**Estratto del documento**

§

Probabilmente la domanda sensata da porsi non è se vogliamo l’Europa, ma quale Europa vogliamo. Facciamo un piccolo reminder dei fondamentali?

Il progetto della casa comune europea è nato dall’esperienza diretta della guerra. Gli obiettivi, almeno sulla carta, sono chiari: la promozione della pace, dei suoi valori e del benessere dei suoi popoli. Quali sono i valori della pace? Alcuni sono esplicitati nei documenti fondamentali dell’Unione: tra gli altri, lo sviluppo sostenibile, la lotta contro l’esclusione sociale, la promozione della giustizia e della protezione sociale.

Nel 2000 l’Europa si è dotata di una Carta dei Diritti Fondamentali, condivisa da tutti gli Stati Membri. Oltre agli obiettivi, dunque, si è chiarito inequivocabilmente anche il modo in cui procedere per raggiungerli: porre la persona al centro di qualunque azione politica. Tali diritti non sono riservati ai cittadini dell’Unione: devono essere garantiti, com’è ovvio, a “tutti gli individui”.
“Il godimento di questi diritti”, conclude il preambolo della Carta dei Diritti Fondamentali, “fa sorgere responsabilità e doveri nei confronti degli altri come pure della comunità umana e delle generazioni future”.

Non tanto lontano dai confini dell’Europa, il conflitto in Siria uccide e mette in fuga centinaia di migliaia di civili innocenti, con la stessa irrimediabile irrazionalità che gli europei hanno sperimentato sulla loro pelle durante la Seconda Guerra Mondiale. In Africa e in Medio Oriente conflitti vecchi e nuovi creano ogni giorno migliaia di rifugiati. Come esercita l’Unione Europea la propria responsabilità nei confronti di queste persone?

§

**Elenco dei compiti**
1 > Rispondi alle domande sul testo sull'Europa.
(a) Da quale esperienza è nato il progetto della casa comune europea?
(b) In quale anno l'Europa si è dotata di una Carta dei Diritti Fondamentali?
(c) A chi devono essere garantiti i diritti della Carta?
2 > Prosegui il testo sull'Europa dopo la sua ultima frase.

§

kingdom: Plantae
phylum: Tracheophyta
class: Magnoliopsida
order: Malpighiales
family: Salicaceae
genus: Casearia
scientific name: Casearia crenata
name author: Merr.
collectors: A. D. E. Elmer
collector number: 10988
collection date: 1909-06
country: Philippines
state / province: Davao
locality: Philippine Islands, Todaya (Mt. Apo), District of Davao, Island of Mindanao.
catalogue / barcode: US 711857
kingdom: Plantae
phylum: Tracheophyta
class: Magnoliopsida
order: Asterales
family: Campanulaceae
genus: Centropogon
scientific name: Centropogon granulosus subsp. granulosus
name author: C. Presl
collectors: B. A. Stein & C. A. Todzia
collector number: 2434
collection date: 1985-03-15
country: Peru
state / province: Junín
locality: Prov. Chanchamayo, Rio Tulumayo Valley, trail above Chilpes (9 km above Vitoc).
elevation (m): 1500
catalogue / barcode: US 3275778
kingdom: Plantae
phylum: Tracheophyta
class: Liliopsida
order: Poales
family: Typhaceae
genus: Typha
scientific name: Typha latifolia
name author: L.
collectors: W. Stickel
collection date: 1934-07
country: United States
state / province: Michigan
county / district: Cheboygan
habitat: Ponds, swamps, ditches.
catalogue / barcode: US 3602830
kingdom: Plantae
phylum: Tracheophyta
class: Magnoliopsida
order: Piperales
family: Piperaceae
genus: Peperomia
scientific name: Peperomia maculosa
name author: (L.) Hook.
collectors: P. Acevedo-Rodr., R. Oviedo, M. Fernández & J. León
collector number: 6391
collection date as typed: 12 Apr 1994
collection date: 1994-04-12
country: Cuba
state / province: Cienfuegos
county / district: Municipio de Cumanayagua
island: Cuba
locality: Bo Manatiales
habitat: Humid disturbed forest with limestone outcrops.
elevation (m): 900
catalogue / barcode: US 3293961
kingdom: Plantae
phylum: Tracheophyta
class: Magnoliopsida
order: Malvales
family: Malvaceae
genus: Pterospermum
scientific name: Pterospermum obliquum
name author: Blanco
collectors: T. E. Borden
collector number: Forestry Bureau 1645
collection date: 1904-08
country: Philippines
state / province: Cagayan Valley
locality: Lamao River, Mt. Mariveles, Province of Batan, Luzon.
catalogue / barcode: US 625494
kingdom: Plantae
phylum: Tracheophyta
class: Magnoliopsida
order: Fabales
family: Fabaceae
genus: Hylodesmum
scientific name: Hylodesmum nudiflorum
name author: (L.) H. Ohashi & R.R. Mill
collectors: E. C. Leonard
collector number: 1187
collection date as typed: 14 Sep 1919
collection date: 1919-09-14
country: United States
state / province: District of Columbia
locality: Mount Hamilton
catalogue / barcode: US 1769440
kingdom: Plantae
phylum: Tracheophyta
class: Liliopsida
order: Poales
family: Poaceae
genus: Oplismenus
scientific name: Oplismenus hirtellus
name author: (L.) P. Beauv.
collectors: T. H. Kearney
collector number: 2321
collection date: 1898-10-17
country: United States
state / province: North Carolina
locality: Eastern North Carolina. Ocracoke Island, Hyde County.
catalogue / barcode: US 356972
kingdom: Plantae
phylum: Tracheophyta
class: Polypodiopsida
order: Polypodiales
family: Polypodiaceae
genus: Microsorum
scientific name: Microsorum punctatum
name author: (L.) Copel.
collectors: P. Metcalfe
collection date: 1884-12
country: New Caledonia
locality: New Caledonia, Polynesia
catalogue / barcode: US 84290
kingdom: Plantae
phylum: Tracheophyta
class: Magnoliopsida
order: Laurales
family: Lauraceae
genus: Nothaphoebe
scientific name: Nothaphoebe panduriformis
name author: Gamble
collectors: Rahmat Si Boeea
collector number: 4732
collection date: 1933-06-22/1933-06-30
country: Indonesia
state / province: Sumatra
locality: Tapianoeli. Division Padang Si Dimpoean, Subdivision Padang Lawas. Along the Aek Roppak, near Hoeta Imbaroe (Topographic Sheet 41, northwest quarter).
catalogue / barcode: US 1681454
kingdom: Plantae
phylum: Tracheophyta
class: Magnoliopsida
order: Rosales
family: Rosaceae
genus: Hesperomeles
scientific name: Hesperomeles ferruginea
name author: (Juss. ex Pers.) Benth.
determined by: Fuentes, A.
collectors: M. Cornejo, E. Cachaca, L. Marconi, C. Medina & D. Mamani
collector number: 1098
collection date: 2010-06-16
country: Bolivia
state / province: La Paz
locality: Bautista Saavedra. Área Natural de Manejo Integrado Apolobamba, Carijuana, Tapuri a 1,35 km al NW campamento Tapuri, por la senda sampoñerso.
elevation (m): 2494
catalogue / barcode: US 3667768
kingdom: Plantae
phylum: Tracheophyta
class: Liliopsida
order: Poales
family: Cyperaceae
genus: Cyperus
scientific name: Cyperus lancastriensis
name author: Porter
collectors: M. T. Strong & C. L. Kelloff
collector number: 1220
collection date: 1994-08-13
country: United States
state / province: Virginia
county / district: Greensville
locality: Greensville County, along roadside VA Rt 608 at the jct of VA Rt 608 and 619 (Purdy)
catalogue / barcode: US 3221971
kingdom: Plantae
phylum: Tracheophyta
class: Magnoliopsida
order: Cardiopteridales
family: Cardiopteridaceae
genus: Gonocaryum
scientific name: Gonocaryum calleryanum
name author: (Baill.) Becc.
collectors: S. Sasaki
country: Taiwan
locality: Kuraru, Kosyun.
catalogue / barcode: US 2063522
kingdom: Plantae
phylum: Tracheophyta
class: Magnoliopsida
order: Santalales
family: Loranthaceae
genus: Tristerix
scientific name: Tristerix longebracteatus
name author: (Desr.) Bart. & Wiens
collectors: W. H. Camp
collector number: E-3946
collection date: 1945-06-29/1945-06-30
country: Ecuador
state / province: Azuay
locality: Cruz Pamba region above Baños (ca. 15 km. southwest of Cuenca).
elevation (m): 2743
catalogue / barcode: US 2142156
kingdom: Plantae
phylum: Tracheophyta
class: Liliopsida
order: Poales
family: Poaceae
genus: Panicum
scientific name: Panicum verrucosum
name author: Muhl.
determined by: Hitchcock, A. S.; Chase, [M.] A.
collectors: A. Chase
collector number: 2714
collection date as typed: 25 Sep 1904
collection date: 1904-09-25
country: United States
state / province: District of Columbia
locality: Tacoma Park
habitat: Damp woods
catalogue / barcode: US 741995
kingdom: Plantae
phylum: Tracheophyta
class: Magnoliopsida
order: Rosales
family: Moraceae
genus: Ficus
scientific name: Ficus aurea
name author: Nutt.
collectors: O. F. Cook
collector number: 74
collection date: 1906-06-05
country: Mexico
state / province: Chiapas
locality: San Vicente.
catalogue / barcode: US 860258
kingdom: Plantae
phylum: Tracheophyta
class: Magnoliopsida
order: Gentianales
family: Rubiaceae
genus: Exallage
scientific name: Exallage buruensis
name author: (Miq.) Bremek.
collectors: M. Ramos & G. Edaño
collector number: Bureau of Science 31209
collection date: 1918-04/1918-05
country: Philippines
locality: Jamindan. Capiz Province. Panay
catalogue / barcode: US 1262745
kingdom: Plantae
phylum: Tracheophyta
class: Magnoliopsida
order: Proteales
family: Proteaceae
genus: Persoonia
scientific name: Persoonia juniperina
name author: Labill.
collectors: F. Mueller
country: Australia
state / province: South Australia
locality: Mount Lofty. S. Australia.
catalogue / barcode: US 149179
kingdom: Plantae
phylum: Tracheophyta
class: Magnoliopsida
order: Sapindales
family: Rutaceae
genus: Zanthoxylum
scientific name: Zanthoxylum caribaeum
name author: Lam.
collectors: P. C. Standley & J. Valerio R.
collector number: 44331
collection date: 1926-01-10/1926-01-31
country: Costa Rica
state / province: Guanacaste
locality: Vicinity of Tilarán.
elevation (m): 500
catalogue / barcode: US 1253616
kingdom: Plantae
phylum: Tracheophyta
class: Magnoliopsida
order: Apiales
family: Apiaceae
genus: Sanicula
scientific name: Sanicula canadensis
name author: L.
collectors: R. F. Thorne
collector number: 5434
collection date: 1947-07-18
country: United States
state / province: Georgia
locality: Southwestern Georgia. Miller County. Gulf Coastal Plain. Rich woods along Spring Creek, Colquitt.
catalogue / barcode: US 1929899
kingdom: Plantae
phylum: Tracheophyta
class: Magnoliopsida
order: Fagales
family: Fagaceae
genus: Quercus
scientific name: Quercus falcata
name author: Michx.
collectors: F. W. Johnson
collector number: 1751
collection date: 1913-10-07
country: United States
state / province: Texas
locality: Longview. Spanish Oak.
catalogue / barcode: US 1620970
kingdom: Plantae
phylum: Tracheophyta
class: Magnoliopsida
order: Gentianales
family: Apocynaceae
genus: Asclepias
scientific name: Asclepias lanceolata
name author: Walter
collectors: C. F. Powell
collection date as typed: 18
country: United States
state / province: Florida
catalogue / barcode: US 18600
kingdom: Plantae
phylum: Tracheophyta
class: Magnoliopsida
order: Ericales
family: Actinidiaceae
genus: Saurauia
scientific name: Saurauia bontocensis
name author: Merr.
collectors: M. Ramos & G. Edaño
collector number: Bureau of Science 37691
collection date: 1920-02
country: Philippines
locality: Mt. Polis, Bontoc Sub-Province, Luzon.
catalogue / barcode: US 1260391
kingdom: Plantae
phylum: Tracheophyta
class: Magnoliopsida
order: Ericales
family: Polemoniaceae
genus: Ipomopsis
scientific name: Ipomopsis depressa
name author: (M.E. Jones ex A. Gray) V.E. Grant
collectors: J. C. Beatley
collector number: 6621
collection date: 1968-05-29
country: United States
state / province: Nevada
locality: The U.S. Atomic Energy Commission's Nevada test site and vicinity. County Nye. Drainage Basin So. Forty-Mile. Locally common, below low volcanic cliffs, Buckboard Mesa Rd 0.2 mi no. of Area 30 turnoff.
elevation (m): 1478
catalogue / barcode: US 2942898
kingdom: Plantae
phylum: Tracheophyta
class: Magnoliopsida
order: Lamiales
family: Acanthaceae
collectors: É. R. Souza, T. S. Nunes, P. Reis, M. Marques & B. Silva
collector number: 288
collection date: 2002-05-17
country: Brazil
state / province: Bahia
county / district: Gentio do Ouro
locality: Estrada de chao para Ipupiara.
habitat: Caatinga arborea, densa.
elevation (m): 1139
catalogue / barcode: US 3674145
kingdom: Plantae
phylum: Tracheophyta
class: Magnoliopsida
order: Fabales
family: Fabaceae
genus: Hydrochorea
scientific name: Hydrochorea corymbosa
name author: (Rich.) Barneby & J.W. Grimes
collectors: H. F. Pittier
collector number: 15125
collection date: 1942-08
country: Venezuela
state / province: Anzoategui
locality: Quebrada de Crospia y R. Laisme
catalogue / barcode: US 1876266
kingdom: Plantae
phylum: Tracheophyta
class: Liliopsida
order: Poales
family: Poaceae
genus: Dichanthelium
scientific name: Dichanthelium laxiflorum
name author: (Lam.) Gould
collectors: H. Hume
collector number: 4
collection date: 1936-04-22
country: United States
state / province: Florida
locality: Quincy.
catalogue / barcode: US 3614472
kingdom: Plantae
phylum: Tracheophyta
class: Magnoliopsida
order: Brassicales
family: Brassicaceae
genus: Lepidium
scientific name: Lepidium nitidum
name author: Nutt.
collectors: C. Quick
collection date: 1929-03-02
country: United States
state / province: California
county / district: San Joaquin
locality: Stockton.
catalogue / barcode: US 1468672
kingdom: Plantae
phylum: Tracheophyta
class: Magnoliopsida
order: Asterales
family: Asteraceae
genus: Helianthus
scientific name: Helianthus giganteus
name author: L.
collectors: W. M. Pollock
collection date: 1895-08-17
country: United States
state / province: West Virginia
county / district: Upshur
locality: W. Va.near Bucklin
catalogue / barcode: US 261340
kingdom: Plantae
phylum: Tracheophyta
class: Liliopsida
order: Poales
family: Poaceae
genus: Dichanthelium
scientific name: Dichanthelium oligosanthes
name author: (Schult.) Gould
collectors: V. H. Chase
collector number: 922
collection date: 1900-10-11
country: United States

§

**Soluzioni**
1 >
(a) Dall'esperienza diretta della guerra.
(b) Nel 2000.
(c) A "tutti gli individui", non solo ai cittadini dell'Unione.

2 >
Giusto oggi sono stati pubblicati un paio di rapporti, uno di Amnesty e uno di Human Rights Watch, su ciò che accade ai rifugiati siriani alle frontiere dell’Europa. Respingimenti e abusi commessi regolarmente, in buona parte finanziati da fondi europei e persino rivendicati come legittimi e necessari. La “casa comune” di un tempo sembra essere diventata un club esclusivo, una fortezza inespugnabile da difendere a tutti i costi.

Io sono però profondamente convinta che, se vuole tenere fede ai suoi valori fondanti, l’Europa oggi più che mai è chiamata ad aprire le porte a chi cerca asilo e a impegnarsi seriamente per agire con dignità e giustizia nell’accoglienza e nelle politiche sociali in generale.

Ho iniziato solo oggi a guardarmi intorno e a leggiugghiare qualche materiale elettorale. Il sito ufficiale del PD mi spiega che “il vero limite delle elezioni europee è che sembrano lontane dai problemi dei cittadini. Con questa campagna, è possibile ‘avvicinare l’Europa’ a casa delle persone”. Ottimo. E cosa ci propone di circolo PD di Bruxelles in materia di immigrazione e asilo, nel documento Europa 2014, questa volta è diverso?

“Immigrazione e asilo: con una vera gestione comune delle frontiere esterne dell’Unione, ad esempio, attraverso la trasformazione di Frontex in un vero corpo europeo di guardie di frontiera, l’Italia sarebbe meno sola nell’affrontare le emergenze migratorie”.

E questo è tutto, almeno lì. Pochino davvero. Pochino e assai discutibile.

Zelante, cerco nel programma del PSE, in cerca di uno sguardo più ampio.

“Gli Stati membri devono mostrare una reale solidarietà in  materia di politiche di migrazione e di asilo, per evitare che si
verifichino altre tragedie umane, e mettendo a disposizione risorse sufficienti. Per salvare vite, l’Europa e i suoi Stati membri sono chiamati ad agire in maniera solidale, dotandosi dei meccanismi adeguati per condividere le responsabilità. Vogliamo politiche di integrazione e di partecipazione efficaci e meccanismi di assistenza ai paesi da cui partono i migranti. La lotta alla tratta di esseri umani deve essere intensificata”.

Meno peggio, diciamo. Ma comunque vago e insoddisfacente. Un mix tra afflato umanitario da lacrime post Lampedusa e il vecchio e rassicurante adagio “aiutiamoli a casa loro”. La chiusa sullo spauracchio della “tratta di esseri umani”, poi, salva capre e cavoli. La si può intendere come Papa Francesco, ma ci si può far rientrare anche il proseguimento delle consuete politiche di contrasto dell’immigrazione clandestina, di cui sopra abbiamo avuto alcuni esempi. Più in là, al paragrafo “diritto alla sicurezza”,  il testo menziona anche la lotta al “crimine organizzato e trasfrontaliero”. Chissà cosa si intende, esattamente.

A conclusione parziale, potrei dire di essere certamente euroconvinta, ma anche assai europerplessa.